L’INPS sospenderà la pensione a chi non invia questo documento a partire da giugno anche attraverso il Patronato

INPS

I pensionati titolari di prestazioni collegate al reddito devono dichiarare all’INPS la propria situazione reddituale. Nonché, qualora siano richiesti, anche i redditi percepiti dal coniuge e dai componenti il nucleo familiare rilevanti per la prestazione. Pertanto sono tenuti a presentarla soltanto i pensionati che ricevono alcune prestazioni, assistenziali o previdenziali, il cui diritto e misura sono collegati al reddito. Per costoro l’INPS non invia alcuna richiesta per l’adempimento.

Ma ogni anno lancia le Campagne RED. Quest’anno atteso lo stato d’ emergenza, l’INPS ha deciso di prorogare il termine di conclusione delle suddette Campagne fino al 21 marzo 2022. Entro questa data pertanto i cittadini hanno dovuto presentare le dichiarazioni reddituali, ovvero i modelli RED, Campagna Ordinaria 2021 e Solleciti 2020.

Per chi non rispetti i termini, l’INPS prevede la sospensione della pensione per 60 giorni e poi, in caso di inadempienza, dispone la revoca. La dichiarazione REDEST è la dichiarazione reddituale che va inviata dai residenti all’estero che percepiscono una pensione in Italia. Essa è l’equivalente della dichiarazione RED. L’INPS infatti è tenuta alla verifica annuale delle situazioni reddituali dei pensionati incidenti sul diritto o sulla misura delle prestazioni pensionistiche. Sono inclusi i redditi rilevanti prodotti all’estero.

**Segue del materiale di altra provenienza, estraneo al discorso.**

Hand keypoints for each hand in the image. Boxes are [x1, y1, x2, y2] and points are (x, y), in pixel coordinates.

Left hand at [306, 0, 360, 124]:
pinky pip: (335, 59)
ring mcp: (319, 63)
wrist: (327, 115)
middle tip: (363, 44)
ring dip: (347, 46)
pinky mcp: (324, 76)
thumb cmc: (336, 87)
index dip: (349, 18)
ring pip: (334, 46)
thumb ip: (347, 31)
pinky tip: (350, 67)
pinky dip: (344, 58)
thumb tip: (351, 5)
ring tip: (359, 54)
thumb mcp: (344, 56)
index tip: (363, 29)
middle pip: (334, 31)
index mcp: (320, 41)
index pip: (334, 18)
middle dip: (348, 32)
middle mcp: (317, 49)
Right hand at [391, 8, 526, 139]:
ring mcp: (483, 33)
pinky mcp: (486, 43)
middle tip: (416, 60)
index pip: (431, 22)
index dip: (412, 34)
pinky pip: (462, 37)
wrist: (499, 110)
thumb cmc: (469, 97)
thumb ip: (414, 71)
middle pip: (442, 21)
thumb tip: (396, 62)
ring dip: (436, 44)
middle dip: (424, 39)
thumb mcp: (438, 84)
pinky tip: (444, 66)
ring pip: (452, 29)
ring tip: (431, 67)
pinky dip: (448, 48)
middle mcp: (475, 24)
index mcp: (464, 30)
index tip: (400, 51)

L’INPS sospenderà la pensione a chi non invia questo documento a partire da giugno anche attraverso il Patronato

Il D.M.  del 12 maggio 2003 indica in quali casi l’accertamento reddituale vada effettuato con le certificazioni rilasciate dagli organismi esteri o con autocertificazione. I redditi derivanti dalle prestazioni assistenziali e previdenziali devono essere accertati dagli Organismi erogatori delle prestazioni nei singoli Paesi esteri. Le autocertificazioni devono essere rese all’Autorità consolare italiana o ad un ente autorizzato. L’INPS effettua controlli a campione per verificare la regolarità dell’autocertificazione. Ogni anno è obbligata a procedere alla verifica delle situazioni reddituali dei pensionati residenti all’estero. Quest’anno con il messaggio n. 1997 del 10 maggio, l’Istituto ha comunicato l’apertura della Campagna REDEST 2022 relativa ai redditi dell’anno 2021. Nel corso del mese di giugno saranno inviati i modelli cartacei REDEST ai pensionati residenti all’estero interessati alla Campagna 2022. La procedura è accessibile dagli Enti di Patronato e dalle Strutture territoriali con le seguenti modalità:

  • mediante internet per i Patronati e i Consolati attraverso le pagine loro dedicate del portale web dell’Istituto;
  • in ambiente intranet, per le Strutture dell’Istituto nell’Area Processi > Assicurato Pensionato>Campagna REDEST.

Cosa dovranno fare Patronati e Consolati?

Gli Enti di Patronato e i Consolati, al momento della consegna da parte dei pensionati dei modelli reddituali allegati alla lettera dell’INPS, dovranno:

  • accertare l’identità del pensionato;
  • ricevere i Modelli REDES regolarmente compilati e firmati;
  • verificare la conformità della documentazione presentata;
  • provvedere all’acquisizione dei dati attraverso le modalità su indicate.

Qualora non venga trasmesso o non sia correttamente compilato e corredato della documentazione richiesta, l’INPS sospenderà la pensione. In particolare qualsiasi pagamento delle prestazioni fino ad allora erogate. Chi non inoltrerà la dichiarazione perderà il diritto alla prestazione.